Alice Harting: MCMC Estimation of Causal VAE Architectures with Applications to Spotify User Behavior

examensarbete

Time: Tue 2024-02-06 09.00 - 09.30

Location: KTH 3418, Lindstedtsvägen 25

Participating: Alice Harting (KTH)

Export to calendar

Abstract

A common task in data science at internet companies is to develop metrics that capture aspects of the user experience. In this thesis, we are interested in systems of measurement variables without direct causal relations such that covariance is explained by unobserved latent common causes. A framework for modeling the data generating process is given by Neuro-Causal Factor Analysis (NCFA). The graphical model consists of a directed graph with edges pointing from the latent common causes to the measurement variables; its functional relations are approximated with a constrained Variational Auto-Encoder (VAE). We refine the estimation of the graphical model by developing an MCMC algorithm over Bayesian networks from which we read marginal independence relations between the measurement variables. Unlike standard independence testing, the method is guaranteed to yield an identifiable graphical model.
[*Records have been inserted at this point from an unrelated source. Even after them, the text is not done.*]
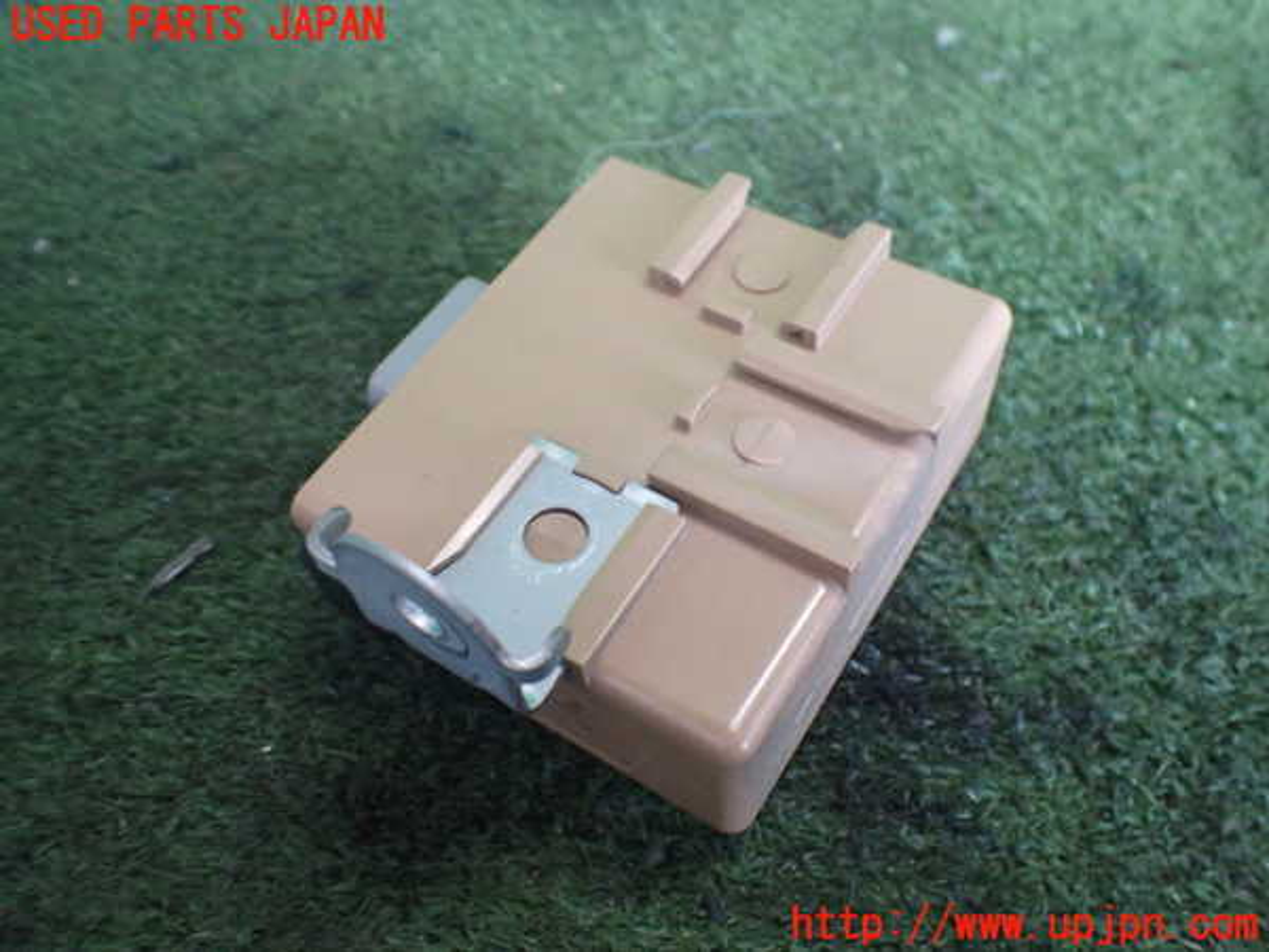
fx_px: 1100
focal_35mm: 30
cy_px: 476
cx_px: 634
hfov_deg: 60.0
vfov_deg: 46.8
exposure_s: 1/125
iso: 800
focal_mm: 5.4
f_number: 2.3
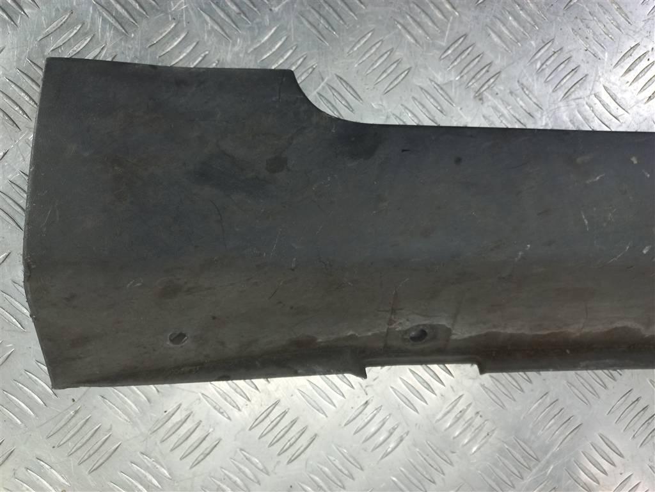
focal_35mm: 25
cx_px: 328
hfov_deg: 69.4
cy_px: 246
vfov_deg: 54.9
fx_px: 473
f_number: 1.8
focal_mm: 4.6
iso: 64
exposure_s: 1/50
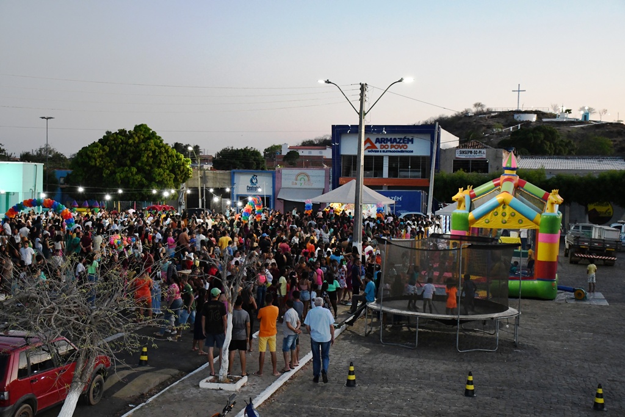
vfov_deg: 23.8
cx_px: 312
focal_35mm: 57
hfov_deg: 35.0
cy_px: 208
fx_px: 990
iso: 4000
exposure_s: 1/100
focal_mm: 38
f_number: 5
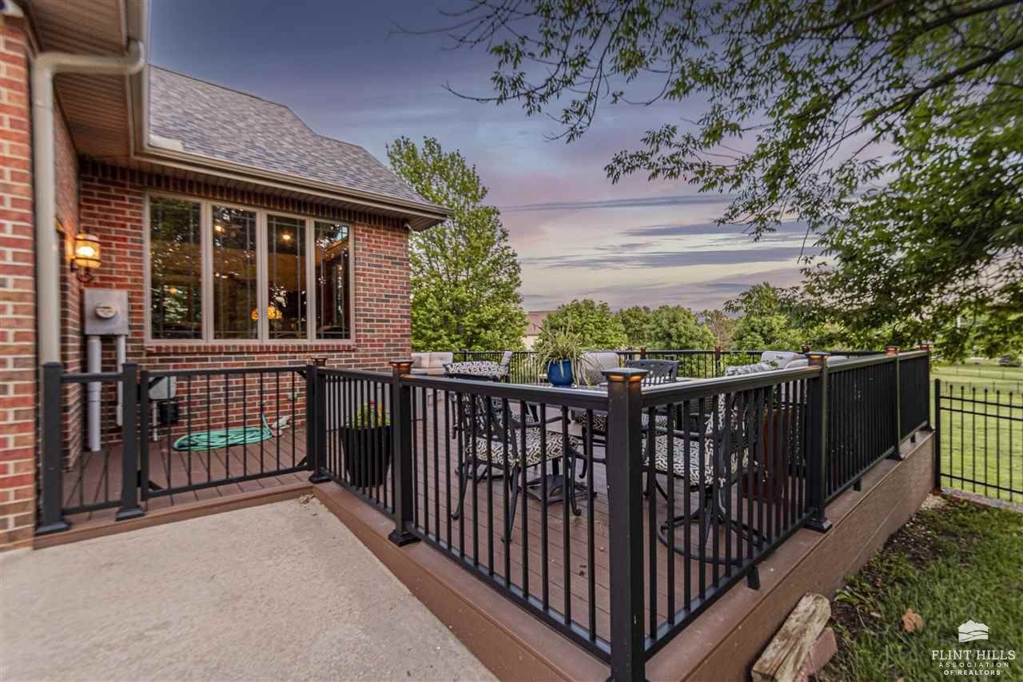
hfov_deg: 100.4
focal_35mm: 15
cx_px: 512
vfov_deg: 77.3
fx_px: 426
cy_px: 341
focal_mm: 10
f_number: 5.6
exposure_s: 1/60
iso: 400
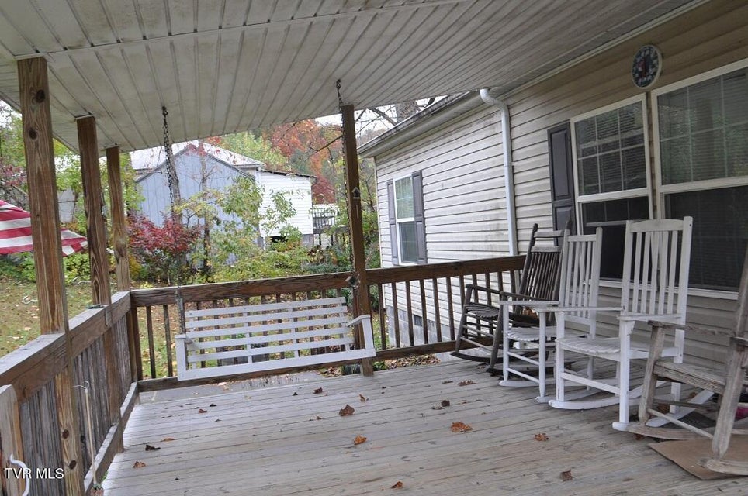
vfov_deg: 43.5
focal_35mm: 30
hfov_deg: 62.0
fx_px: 622
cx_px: 374
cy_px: 248
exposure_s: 1/60
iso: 560
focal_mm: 20
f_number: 4
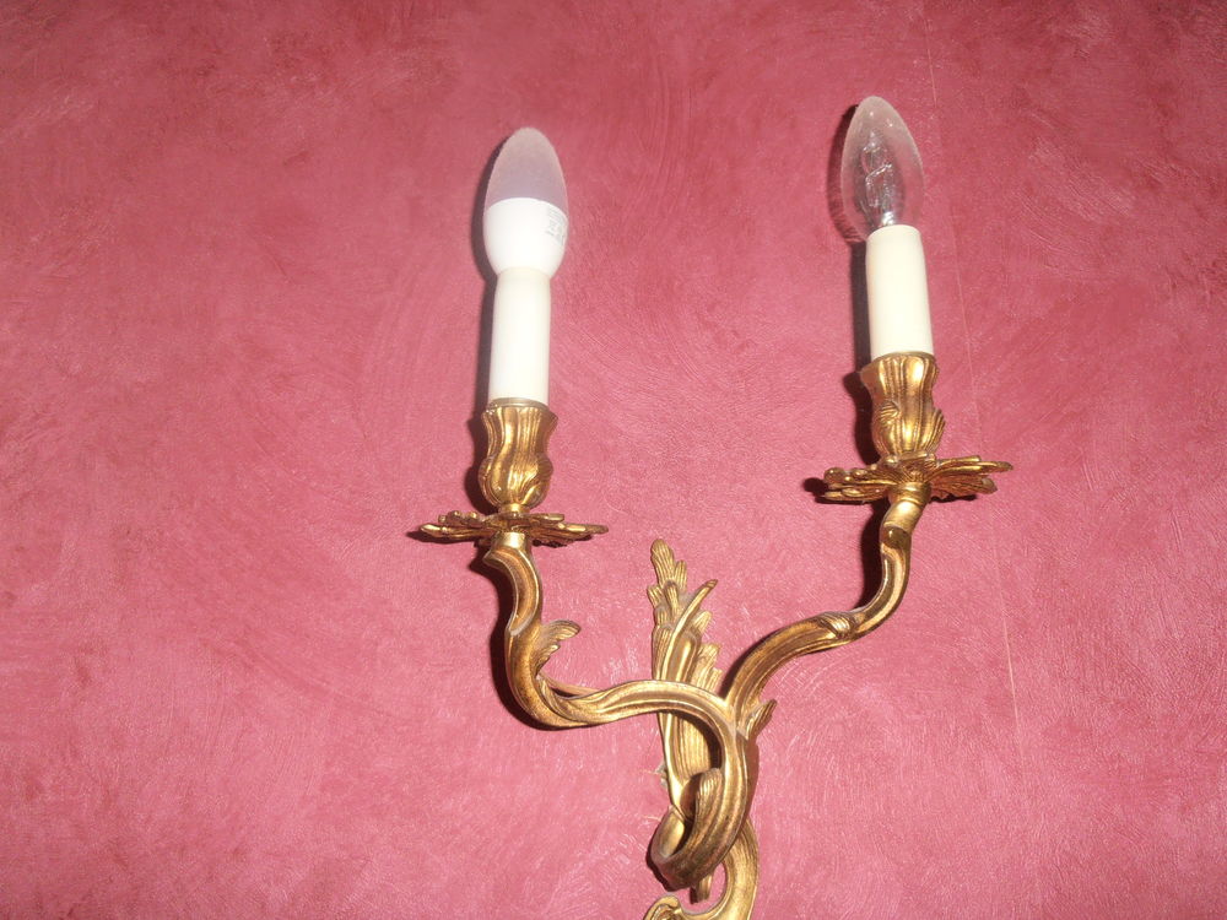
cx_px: 614
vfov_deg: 56.8
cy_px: 460
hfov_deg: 71.6
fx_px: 851
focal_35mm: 24
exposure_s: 1/30
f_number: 3
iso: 125
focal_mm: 4.2
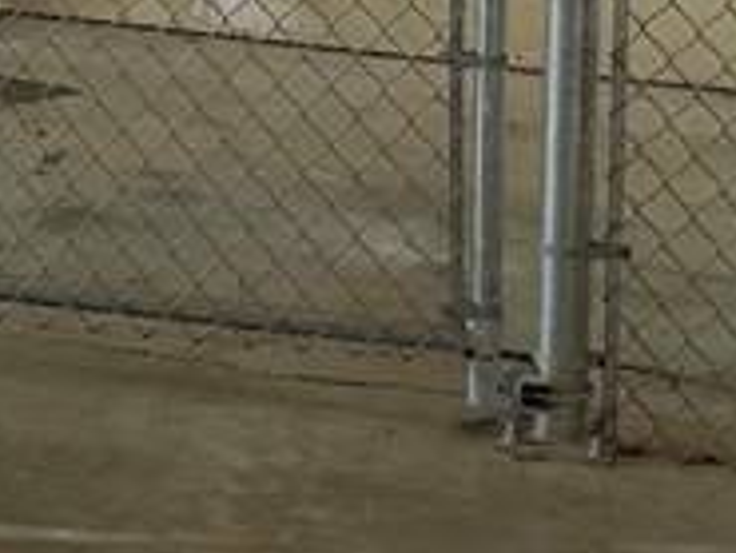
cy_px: -493
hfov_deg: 13.8
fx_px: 2830
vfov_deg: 10.4
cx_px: -430
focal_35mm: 133
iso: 80
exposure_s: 1/368
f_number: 1.78
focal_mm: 6.86
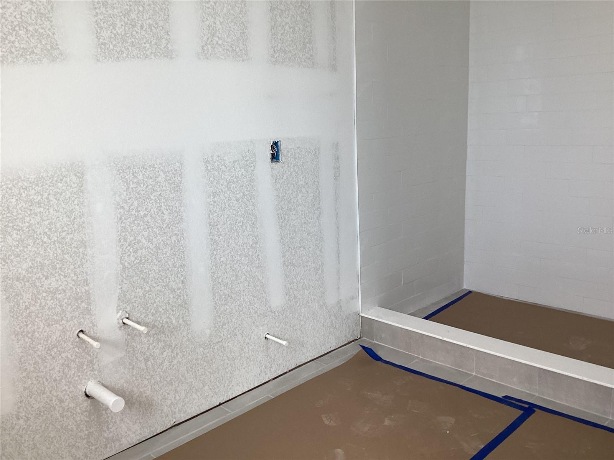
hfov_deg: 58.4
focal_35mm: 31
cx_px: 307
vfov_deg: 45.4
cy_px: 230
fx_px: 550
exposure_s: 1/50
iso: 80
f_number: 2.4
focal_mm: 3.3
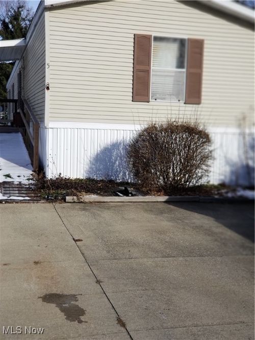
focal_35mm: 52
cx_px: 128
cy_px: 170
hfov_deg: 28.0
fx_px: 511
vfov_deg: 36.8
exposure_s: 1/840
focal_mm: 6
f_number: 2.4
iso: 25
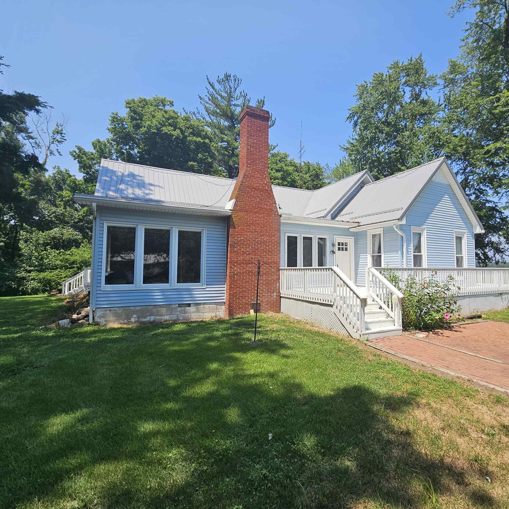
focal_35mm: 16
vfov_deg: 87.4
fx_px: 266
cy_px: 255
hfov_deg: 86.7
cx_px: 296
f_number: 2.2
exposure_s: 1/1804
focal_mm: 2.2
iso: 50
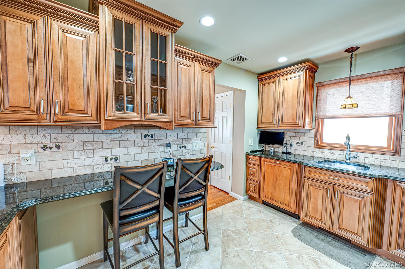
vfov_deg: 81.1
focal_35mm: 14
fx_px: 157
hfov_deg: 104.3
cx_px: 202
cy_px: 134
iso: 400
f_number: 8
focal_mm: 14
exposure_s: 1/5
Our algorithm is competitive with the benchmark, and it admits additional flexibility via hyperparameters that are natural to the approach. Tuning these parameters yields superior performance over the benchmark. We train the improved NCFA model on Spotify user behavior data. It is competitive with the standard VAE on data reconstruction with the benefit of causal interpretability and model identifiability. We use the learned latent space representation to characterize clusters of Spotify users. Additionally, we train an NCFA model on data from a randomized control trial and observe treatment effects in the latent space.